25 страница4379 сим.

Приникавший под дверь скудный свет падал на бочки и лари, выстроившиеся вдоль стен. Лейла усмехнулась. Чтобы запереть её до расправы, не нашлось лучше места, чем кладовая. Ну и навела же ты шороху, девочка! Что ж, в это осиное гнездо давно уже стоило швырнуть камнем… хотя бы ради Бенегара.

При этой мысли тугой узел в груди немного ослаб. Лейла осела прямо на пол, прислонившись спиною к бочонку — и наконец-то заплакала.

Слёзы, не приходившие весь день, теперь лились неудержимо, и каждая мысль, каждое имя, возникавшее в голове, выжимало всё новые их потоки. Лейла плакала сразу за всё — и за всех, живых и погибших, и их лица вставали перед ней, словно въяве. Бенегар, живший, как воин и умерший, как воин. И бедный, ни в чём не повинный Бродяжка. И несчастный Летард, преданный другу беззаветно, до последнего вздоха — и как она только могла о нём плохо думать!

Лейла рыдала, захлёбываясь, судорожно хватая ртом воздух. До рассвета ещё далеко, и она успеет оплакать всех. И погибших друзей. И тех безымянных, что корчились в башнях под пытками. И женщин и девок, продававших себя за сало и хлеб. И Эду, и Андриса, — всех, по кому колесом прокатилась война. Каждое рыдание забирало силы по капле — но вместо них приносило кое-что другое: неведомый доселе покой.

Когда над столицей разгорелся рассвет и кухонные злоденята закричали побудку, Лейла спала крепким сном.

***

Загремел замок. Вошедшие стражники глядели опасливо, стараясь держаться поодаль, как от дикого зверя.

— Идти надо, — не приказал, скорее попросил один. Ему явно было неуютно.
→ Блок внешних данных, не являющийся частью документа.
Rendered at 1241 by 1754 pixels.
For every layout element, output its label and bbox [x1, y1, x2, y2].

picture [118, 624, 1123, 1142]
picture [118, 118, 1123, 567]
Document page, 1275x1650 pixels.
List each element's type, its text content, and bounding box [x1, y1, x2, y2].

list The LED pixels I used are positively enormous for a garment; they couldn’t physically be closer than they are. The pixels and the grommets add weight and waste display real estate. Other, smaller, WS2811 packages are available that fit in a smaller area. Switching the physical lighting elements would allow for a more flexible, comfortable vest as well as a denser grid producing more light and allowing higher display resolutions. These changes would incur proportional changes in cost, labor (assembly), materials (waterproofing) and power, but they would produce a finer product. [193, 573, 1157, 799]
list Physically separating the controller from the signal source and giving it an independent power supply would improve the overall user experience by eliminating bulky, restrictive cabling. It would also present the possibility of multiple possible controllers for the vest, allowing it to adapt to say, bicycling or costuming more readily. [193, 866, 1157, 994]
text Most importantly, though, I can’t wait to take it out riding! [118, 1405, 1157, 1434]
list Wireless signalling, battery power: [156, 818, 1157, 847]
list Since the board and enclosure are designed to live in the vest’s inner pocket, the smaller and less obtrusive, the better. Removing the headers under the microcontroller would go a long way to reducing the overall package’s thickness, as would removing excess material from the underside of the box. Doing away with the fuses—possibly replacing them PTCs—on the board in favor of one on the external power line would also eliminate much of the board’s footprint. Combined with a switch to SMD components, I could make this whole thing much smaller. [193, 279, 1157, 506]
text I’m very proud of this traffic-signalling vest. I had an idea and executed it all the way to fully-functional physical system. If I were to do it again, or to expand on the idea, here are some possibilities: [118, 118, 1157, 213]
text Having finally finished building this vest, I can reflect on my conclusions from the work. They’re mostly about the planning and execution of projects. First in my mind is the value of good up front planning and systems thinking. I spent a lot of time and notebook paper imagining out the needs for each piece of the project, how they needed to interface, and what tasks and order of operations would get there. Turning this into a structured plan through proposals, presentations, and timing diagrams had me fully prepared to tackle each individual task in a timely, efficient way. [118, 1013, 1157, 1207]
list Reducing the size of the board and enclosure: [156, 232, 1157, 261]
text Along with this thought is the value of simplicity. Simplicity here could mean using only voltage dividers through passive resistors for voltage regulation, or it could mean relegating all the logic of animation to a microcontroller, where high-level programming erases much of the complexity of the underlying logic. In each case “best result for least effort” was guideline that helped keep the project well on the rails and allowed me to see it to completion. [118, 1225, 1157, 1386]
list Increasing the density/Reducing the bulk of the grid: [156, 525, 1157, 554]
Лейла пожала плечами. Идти так идти.

— И руки… того.

Запястья спутали тщательно, но без злобы, стараясь не бередить лишний раз волдыри на ладонях. Кухня провожала Лейлу в полном безмолвии. Здесь были все — от мальчишек до старших стряпунов. Не хватало разве что главного повара, и Эдберта тоже нигде не было видно. Молчаливая челядь двумя рядами выстроилась от кладовой. У самых дверей взгляд выхватил из толпы бледное личико Эды.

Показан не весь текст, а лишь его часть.